*REQUIREMENT*.
Going down the data below, set down exactly the line with "index mcp: (504, 488)" and each line after it through the line with "pinky tip: (203, 291)"; no other lines.

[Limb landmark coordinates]

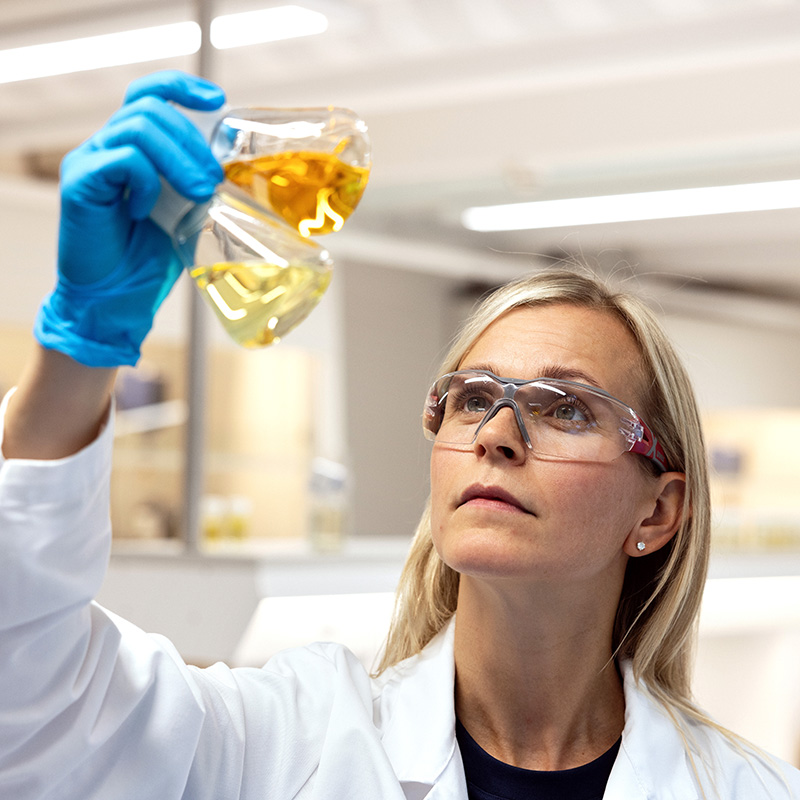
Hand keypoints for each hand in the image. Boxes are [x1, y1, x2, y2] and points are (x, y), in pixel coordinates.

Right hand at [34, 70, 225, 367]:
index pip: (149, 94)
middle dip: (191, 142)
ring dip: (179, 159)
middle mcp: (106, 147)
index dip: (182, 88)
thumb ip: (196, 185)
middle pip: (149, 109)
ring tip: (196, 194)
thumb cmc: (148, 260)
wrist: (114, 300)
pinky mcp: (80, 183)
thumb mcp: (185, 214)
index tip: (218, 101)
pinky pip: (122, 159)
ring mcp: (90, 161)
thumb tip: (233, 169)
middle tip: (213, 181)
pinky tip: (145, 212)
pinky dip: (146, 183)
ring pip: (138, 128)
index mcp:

---

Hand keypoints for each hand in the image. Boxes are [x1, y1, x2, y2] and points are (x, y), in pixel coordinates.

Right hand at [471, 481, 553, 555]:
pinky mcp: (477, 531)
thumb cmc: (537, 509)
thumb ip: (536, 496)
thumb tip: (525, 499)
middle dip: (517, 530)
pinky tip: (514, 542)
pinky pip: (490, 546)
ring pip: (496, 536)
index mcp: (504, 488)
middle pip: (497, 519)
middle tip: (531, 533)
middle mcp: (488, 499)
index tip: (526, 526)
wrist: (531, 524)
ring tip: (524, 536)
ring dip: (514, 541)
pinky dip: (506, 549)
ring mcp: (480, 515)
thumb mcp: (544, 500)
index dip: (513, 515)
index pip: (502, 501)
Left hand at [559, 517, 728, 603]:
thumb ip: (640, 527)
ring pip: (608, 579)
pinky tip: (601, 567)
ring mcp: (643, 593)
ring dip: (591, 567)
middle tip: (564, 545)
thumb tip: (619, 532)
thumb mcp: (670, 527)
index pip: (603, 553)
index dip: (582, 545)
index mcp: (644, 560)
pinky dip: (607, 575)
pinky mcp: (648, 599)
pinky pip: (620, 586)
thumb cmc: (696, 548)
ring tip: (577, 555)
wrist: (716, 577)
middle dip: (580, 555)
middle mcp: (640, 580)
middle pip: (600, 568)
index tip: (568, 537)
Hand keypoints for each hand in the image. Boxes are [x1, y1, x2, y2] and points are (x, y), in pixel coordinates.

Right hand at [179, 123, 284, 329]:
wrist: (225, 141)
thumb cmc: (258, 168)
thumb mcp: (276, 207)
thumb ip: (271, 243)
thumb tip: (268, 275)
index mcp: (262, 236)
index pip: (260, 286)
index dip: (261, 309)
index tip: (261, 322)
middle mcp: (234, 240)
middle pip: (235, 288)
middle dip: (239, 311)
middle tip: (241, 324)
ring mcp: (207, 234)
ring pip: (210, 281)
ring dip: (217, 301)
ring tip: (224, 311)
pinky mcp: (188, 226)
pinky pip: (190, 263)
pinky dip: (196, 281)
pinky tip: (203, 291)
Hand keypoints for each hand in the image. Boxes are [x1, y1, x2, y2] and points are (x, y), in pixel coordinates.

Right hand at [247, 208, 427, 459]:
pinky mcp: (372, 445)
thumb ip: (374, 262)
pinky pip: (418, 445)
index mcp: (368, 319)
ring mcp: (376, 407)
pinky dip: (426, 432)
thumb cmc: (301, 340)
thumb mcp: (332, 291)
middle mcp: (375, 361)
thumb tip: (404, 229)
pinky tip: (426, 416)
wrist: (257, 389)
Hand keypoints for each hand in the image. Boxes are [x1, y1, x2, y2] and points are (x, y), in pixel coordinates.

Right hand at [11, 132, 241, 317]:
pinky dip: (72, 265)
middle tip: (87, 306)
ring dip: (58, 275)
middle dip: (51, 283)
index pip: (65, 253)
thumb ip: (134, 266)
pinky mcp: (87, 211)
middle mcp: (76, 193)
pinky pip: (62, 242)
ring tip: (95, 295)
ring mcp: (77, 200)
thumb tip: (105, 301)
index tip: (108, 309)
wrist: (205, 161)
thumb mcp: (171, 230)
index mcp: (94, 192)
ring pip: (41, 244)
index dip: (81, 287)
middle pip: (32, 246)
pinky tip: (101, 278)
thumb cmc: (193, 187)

*ANSWER SPACE*.
index mcp: (504, 488)
middle pip: (497, 519)
middle tip: (531, 533)
middle mcp: (488, 499)
index tip: (526, 526)
wrist: (531, 524)
ring tip: (524, 536)
ring dip: (514, 541)
pinky dip: (506, 549)
ring mcp: (480, 515)
thumb mcp: (544, 500)
index dip: (513, 515)
index pip: (502, 501)
Left hand at [559, 517, 728, 603]:
thumb ip: (640, 527)
ring pip: (608, 579)
pinky tip: (601, 567)
ring mcp: (643, 593)
ring dip: (591, 567)
middle tip: (564, 545)
thumb tip: (619, 532)
thumb mcp: (670, 527)
index pip: (603, 553)
index dip: (582, 545)
index mcp: (644, 560)
pinky dip: (607, 575)
pinky mcp: (648, 599)
pinky pip: (620, 586)
thumb cmc: (696, 548)
ring tip: (577, 555)
wrist: (716, 577)
middle dip: (580, 555)
middle mcp: (640, 580)
middle pip: (600, 568)
index tip: (568, 537)
Hand keypoints for each hand in the image. Boxes are [x1, y1, x2, y2] and points are (x, y), in pixel coordinates.

Right hand at [179, 123, 284, 329]:
wrist: (225, 141)
thumb cmc: (258, 168)
thumb mcp: (276, 207)
thumb ip: (271, 243)
thumb tip: (268, 275)
index mcp: (262, 236)
index pip: (260, 286)
index dip: (261, 309)
index tip: (261, 322)
middle mcp: (234, 240)
middle pip: (235, 288)
middle dip: (239, 311)
middle tip: (241, 324)
ring mcp: (207, 234)
ring pip: (210, 281)
ring dip: (217, 301)
ring tip: (224, 311)
pinky mcp: (188, 226)
pinky pip: (190, 263)
pinky dip: (196, 281)
pinky tip: (203, 291)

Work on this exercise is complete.